# Bratwurst Fatty



## sauced (Jun 23, 2018)

Has anyone filled a fatty with bratwurst before? If so, what else did you add. I am thinking of adding Muenster cheese and pan fried pirogies.

Thanks


----------



## jaxgatorz (Jun 23, 2018)

Haven't tried brats yet.. The closest thing I have tried is a chili cheese dog fattie.. Your idea sounds like it would be awesome!!


----------



## gmc2003 (Jun 23, 2018)

Can't say I have, but it does sound good. Maybe some sauerkraut and/or peppers and onions. 

Chris


----------



## SmokinAl (Jun 23, 2018)

I do them with hot dogs, bacon, jalapenos, & Swiss cheese.
I don't see why a brat wouldn't be about the same as a hot dog.
I also split the hot dog down the middle twice so you have 4 lengthwise pieces.
It spreads out & rolls up easier.
Al


----------



## RiversideSm0ker (Jun 23, 2018)

sauced said:


> Has anyone filled a fatty with bratwurst before? If so, what else did you add. I am thinking of adding Muenster cheese and pan fried pirogies.
> 
> Thanks


Damn that sounds like a great combo. I haven’t eaten yet and now I’m hungry for this.

George


----------



## ab canuck (Jun 23, 2018)

Sounds like a great idea!!!!


----------



## chopsaw (Jun 23, 2018)

I keep thinking pickled red cabbage and sliced apples .


----------



## sauced (Jun 23, 2018)

Thanks Al....great idea about splitting them. No sauerkraut as there are some that don’t like it. Thanks everyone for the suggestions!


----------



## ritchierich (Jul 1, 2018)

You could cut the casings off the brats and roll it flat and then add your cheese and pirogies too.


----------



## TomKnollRFV (Jul 1, 2018)

I'd make sure the brats are good quality, not those pre cooked grease rolls you can buy.

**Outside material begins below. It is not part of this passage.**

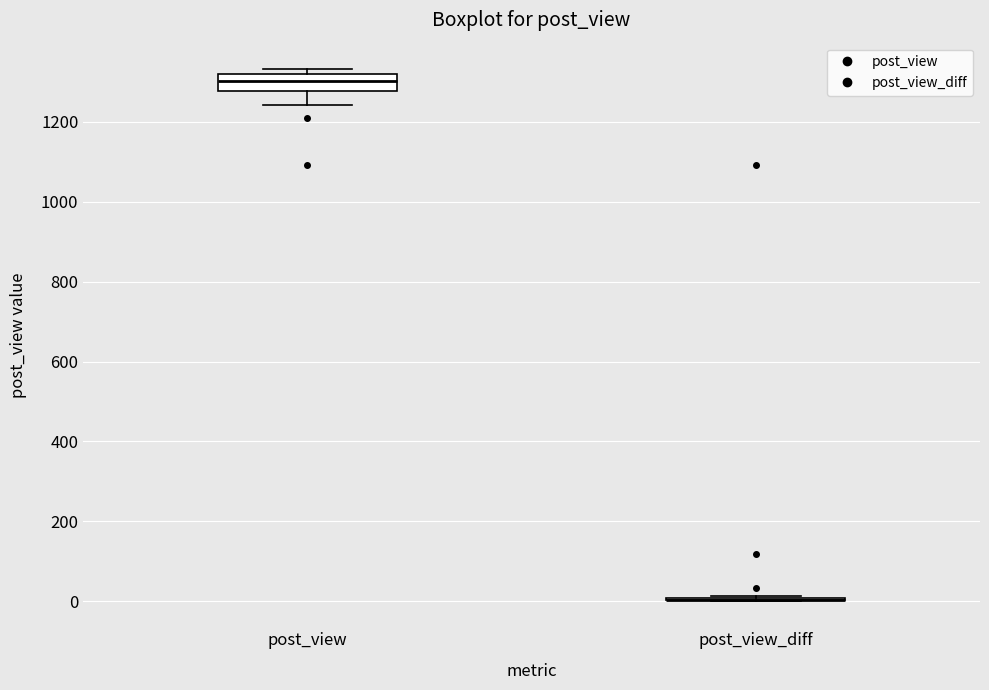

Reading left to right, read every box against the y-axis: the position of its median line, the range the box covers, and the ends of its whiskers. The values are not printed on the chart, so give them approximately, as read against the axis.

post_view: median 1300, box 1280 to 1320, whiskers 1240 to 1340
post_view_diff: box collapsed to a line at 0, whiskers 0 to 20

Also I feel I should pull the trigger and do this too, what with being from Wisconsin and all!


----------



## sauced (Jul 1, 2018)

I have bratwurst that came from Germany.  Plan on slicing them length wise and pan fry. Cook pierogies and pan fry as well. Mustard on the side.


----------



## sauced (Jul 19, 2018)

This fattie did not go over as well as I thought it would. Maybe some sauerkraut added to the filling would have helped, but there were several guests who don't like it. Back to the drawing board on this one.
Also made a fattie with a smoked macaroni and cheese filling....they devoured it!!


----------



## TomKnollRFV (Jul 19, 2018)

sauced said:


> This fattie did not go over as well as I thought it would. Maybe some sauerkraut added to the filling would have helped, but there were several guests who don't like it. Back to the drawing board on this one.
> Also made a fattie with a smoked macaroni and cheese filling....they devoured it!!

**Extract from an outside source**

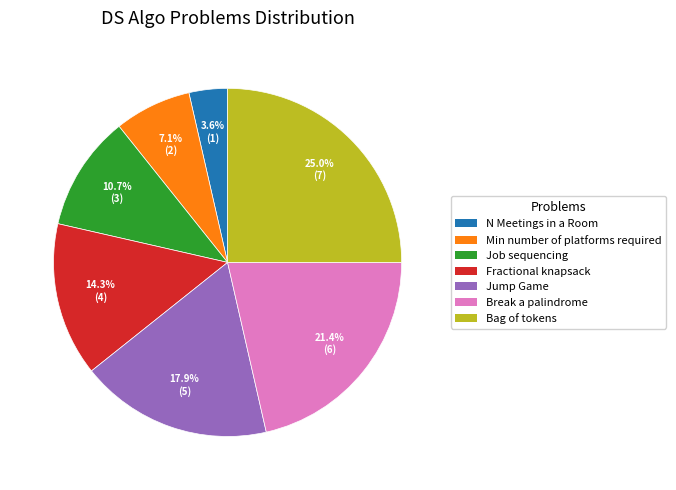

How many segments does this pie chart have?

7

Curious what went wrong? Filling to mushy or? I'm about to do one tommorrow..or saturday.


----------



## sauced (Jul 19, 2018)

Don't think there was enough bratwurst in middle. The pierogies pretty much flattened out, hard to tell what they were. Again, no mustard or sauerkraut in middle which I think would have really helped. Tasted like it was missing something. Had several guests that don't like mustard and sauerkraut.


----------



## TomKnollRFV (Jul 19, 2018)

sauced said:


> Don't think there was enough bratwurst in middle. The pierogies pretty much flattened out, hard to tell what they were. Again, no mustard or sauerkraut in middle which I think would have really helped. Tasted like it was missing something. Had several guests that don't like mustard and sauerkraut.


Hrm. Well, it's all an experiment !


----------